A Child's Christmas Wish(6)

By: Erica Vetsch



He’d brought them into the kitchen rather than through the front door, but the room seemed to have a dual purpose, one end for cooking and eating, while the other, through open pocket doors, appeared to be the sitting room. Chairs and a settee grouped around a massive fireplace. In the kitchen, beautiful wooden furniture filled the room—a sideboard, a bench, a table and chairs, all decorated with intricate carving. Oscar Rabb must be better off than most of the farmers around Berne if he could afford such fine furnishings.

The dog’s nails clicked on the hardwood floor as he went to his water dish, lapping noisily and scattering droplets when he raised his head.

Upon closer inspection, the large room was…rather untidy. Not filthy, but definitely cluttered. Boots and shoes were piled by the door, and it appeared someone had taken apart some harness on the table. Straps and buckles and bits lay everywhere. At least there weren’t dirty dishes, but Kate could tell it had been a long time since the room had received a thorough scrubbing.

Battered children’s books and blocks lay on the rug in front of the settee, a rocking horse stood in one corner and what looked like a pinafore hung from his ear. A stack of newspapers stood beside a large wooden rocker. Was that where Oscar sat each night, reading while Liesl played? She categorized what she saw without really caring, observing only, too tired to do much else.

Oscar shifted his weight, shoving his hands into his pockets. “Bedrooms are upstairs. I can carry some water up for you as soon as I get Liesl settled. I imagine you want to wash some of the smoke off.”

Kate wrinkled her nose. Her coat—Johann’s coat—reeked of the fire, and she knew her hair did, too.

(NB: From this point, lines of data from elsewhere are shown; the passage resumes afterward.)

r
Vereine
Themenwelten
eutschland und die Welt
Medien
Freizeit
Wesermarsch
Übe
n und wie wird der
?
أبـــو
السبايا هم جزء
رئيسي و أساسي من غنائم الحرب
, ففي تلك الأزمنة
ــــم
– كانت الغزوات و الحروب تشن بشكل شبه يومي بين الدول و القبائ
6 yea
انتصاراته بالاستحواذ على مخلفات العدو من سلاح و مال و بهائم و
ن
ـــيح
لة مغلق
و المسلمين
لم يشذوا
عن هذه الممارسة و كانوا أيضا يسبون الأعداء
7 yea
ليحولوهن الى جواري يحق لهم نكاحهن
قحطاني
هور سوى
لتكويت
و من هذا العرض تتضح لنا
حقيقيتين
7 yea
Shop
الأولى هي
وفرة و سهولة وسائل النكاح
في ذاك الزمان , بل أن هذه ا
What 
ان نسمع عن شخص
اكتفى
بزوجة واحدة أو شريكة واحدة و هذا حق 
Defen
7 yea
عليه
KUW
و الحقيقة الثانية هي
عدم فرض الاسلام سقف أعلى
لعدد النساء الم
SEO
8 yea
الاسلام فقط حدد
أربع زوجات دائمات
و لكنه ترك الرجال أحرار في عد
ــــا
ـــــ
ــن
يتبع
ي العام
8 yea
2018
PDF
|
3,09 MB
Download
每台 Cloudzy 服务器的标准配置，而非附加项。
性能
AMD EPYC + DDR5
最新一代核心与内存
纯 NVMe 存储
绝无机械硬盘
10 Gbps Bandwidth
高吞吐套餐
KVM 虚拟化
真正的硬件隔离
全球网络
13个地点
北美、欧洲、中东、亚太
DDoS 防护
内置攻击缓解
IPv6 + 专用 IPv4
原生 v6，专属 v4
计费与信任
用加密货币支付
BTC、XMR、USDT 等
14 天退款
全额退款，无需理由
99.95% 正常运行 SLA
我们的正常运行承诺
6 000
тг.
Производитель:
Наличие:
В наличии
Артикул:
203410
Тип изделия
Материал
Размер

She’d love a hot bath, but she’d settle for a cold basin of water and a bit of soap.

Their host shucked his black, wool coat and tossed it over the back of a chair. He lifted his daughter into his arms, cradling her head against his chest. Kate spied glossy, dark hair, and rounded, sleep-flushed cheeks. Long lashes, limp hands, a pale nightgown. Her heart constricted. There was something so sweet about a sleeping child, especially one held in a parent’s embrace. Her hand went to her own baby, sleeping there under her heart.

“If you’ll get the lamp?” Oscar looked at Kate and inclined his head.

She lifted the glass lamp and followed him toward the staircase. Grossmutter and Grossvater followed behind. At the top of the stairs, a hallway bisected the house. Four doors, evenly spaced, two on each side of the carpeted runner, and a window let a small amount of light in at the far end.

“You can sleep in here. And the older folks across the hall. Liesl’s room is next to yours, and mine’s across from hers.” Oscar opened the first door on the right. A stale, closed-up smell rolled out. Starlight hovered near the windows, and the lamp lit only half the room as she stepped inside. The bare mattress on the bedstead had been rolled up and tied, and a sheet draped over what looked to be a chair. “There’s sheets in the bureau. Sorry the bed isn’t made.”

He really hadn’t been expecting company. Kate pushed a stray lock of hair off her forehead, forcing down a weary sigh. “It’s fine. We’ll take care of things.” She set the lamp on the bureau, found another lamp there and lit it for her in-laws. “Get your daughter settled back into bed. We’re sorry to inconvenience you like this.” She was barely hanging on, willing herself not to cry. How soon could she be alone?

Grossvater took the second lamp. “Come, Inge. We will get some rest. As Mrs. Tipford said, perhaps things will look better in the morning. Thank you, Oscar, for a place to stay tonight.” He put his arm around his wife and led her across the hall.

Oscar stood in the doorway, frowning. He lifted Liesl a bit higher in his arms, appeared about to say something and then shrugged. Finally, he turned away. “I’ll be back with that water.”

Kate left her coat on. She was chilly, though she wasn’t sure if it was because the house was cold or from shock.

The rope binding the mattress roll was rough on her hands, but the knots came loose easily enough. With a couple of tugs, the feather-tick flopped open. She nudged it square on the bed frame. Searching the bureau—another hand-carved beauty—she found a set of sheets and a pair of pillows in the deep drawers.